You might be asking yourself, what if my baby is born at 36 weeks?
Surely, it’s so close to the end of pregnancy, everything will be fine?
That’s probably true, but your doctors will most likely want to check over a few things before you head home, and bub might take some extra time to adjust to being in the outside world.
Here’s what you need to know to feel at ease.
In this article 📝
- What does a baby born at 36 weeks look like?
- What happens if a baby is born at 36 weeks?
- Do babies born at 36 weeks need NICU?
- Can a 36-week baby go home?
- Is it safe to deliver at 36 weeks?
- Are babies’ lungs developed at 36 weeks?
- Do babies born at 36 weeks develop slower?
What does a baby born at 36 weeks look like?
Looking for a ‘baby born at 36 weeks’ picture?
Let’s paint one for you…
A baby born at 36 weeks will probably have quite shiny, red-toned skin and a liberal covering of body hair.
They won’t quite have the fat stores or muscle tone of a full-term infant, but they won’t be too far off from what you’d expect.
A 36-week-old has an average weight of somewhere between 5.5 to 6.5 pounds and is around 17.5 to 19 inches in length – very close to the weight and length of a full-term baby.
What happens if a baby is born at 36 weeks?
Babies born at 36 weeks are classed as “late preterm,” so they still fall within the preterm gestational age.
Their survival rate is just the same as that for babies born at full term, but they are still at a slightly higher risk for some initial complications.
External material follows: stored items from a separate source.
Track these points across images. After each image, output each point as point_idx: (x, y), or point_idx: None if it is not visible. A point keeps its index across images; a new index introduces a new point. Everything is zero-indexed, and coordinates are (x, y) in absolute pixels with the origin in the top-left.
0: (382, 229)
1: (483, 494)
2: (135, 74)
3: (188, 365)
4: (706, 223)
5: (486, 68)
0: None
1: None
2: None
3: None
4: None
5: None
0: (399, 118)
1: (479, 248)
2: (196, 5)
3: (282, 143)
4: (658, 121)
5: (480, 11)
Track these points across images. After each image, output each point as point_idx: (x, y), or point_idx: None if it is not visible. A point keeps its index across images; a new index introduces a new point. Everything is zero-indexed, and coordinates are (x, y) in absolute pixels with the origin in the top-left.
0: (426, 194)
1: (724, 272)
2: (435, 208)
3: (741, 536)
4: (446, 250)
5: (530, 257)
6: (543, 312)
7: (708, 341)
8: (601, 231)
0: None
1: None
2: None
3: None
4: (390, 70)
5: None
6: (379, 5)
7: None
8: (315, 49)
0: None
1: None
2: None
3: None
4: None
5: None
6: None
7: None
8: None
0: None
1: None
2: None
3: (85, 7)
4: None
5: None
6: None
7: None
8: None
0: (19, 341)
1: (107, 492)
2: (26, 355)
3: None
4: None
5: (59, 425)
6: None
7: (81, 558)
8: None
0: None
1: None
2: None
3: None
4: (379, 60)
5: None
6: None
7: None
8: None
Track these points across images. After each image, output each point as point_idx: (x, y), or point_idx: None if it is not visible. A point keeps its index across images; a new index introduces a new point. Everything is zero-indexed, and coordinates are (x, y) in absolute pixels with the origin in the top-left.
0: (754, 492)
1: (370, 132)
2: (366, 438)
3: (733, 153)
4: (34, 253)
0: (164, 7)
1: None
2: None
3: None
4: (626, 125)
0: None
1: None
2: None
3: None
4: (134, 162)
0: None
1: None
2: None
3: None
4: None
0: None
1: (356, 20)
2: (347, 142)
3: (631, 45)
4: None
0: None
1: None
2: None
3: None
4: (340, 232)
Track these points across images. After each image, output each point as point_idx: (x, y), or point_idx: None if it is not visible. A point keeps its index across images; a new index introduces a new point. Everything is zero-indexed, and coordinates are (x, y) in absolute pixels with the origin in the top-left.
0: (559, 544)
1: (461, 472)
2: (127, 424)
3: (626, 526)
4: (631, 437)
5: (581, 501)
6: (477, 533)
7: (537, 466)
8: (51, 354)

They may still encounter breathing difficulties, jaundice, and low birth weight, and be more prone to sepsis or other infections due to their premature arrival.
Their feeding reflex may be weak, so they could need some extra help to gain weight, too.
Do babies born at 36 weeks need NICU?
According to one study, around 5% of babies born at 36 weeks will be admitted to NICU, and the majority of these cases will be due to respiratory distress.
However, the outcomes are generally very good for babies born at 36 weeks.
Can a 36-week baby go home?
Even though many babies born earlier than 36 weeks might be ready to head home around this time, your baby still might need a bit of time in hospital before being discharged.
Your doctors won’t want to risk having to re-admit you after going home too soon, so it’s best to let your baby get the care they need now and be confident in going home when you’re all ready.
Is it safe to deliver at 36 weeks?
Unless there is a medical reason for inducing labor at 36 weeks, it’s safer to deliver your baby as close as possible to your due date at 40 weeks.
Having said that, the number of babies born between 34 and 36 weeks is on the rise.
34 to 36 weekers account for almost ¾ of all preterm births, so your baby may be in good company.
Reasons for more babies being born at this age include higher rates of maternal issues like gestational diabetes, preeclampsia, and more mamas-to-be being over 35.
Elective c-sections and labor inductions due to fetal concerns like growth restrictions or placental abruption can also be the reason for choosing to give birth at this point.
Are babies’ lungs developed at 36 weeks?
In most cases, the lungs are fully developed at 36 weeks, and the brain function regulating breathing has matured.
However, they would usually have a bit more time to practice in utero before being out in the big wide world, so respiratory distress can still be an issue.
Do babies born at 36 weeks develop slower?
A recent study shows that babies born between 35 and 36 weeks are 38% more likely to fail a developmental domain.
A “domain” refers to specific areas of development, namely cognitive, physical, language, and socio-economic.
For late preterm infants, developmental delays tend to look like difficulty with short-term memory, poor school performance, and behavioral issues.
Most of the risks for a baby born at 36 weeks revolve around communication and language delays, but knowing what to expect gives them a greater chance of having the support necessary to thrive.
Although a baby born at 36 weeks may face fewer challenges than babies born younger, they still will have some growing to do.
But your love, care, and encouragement will support them while they strengthen their muscles to feed, breathe, and move just like a full-term baby.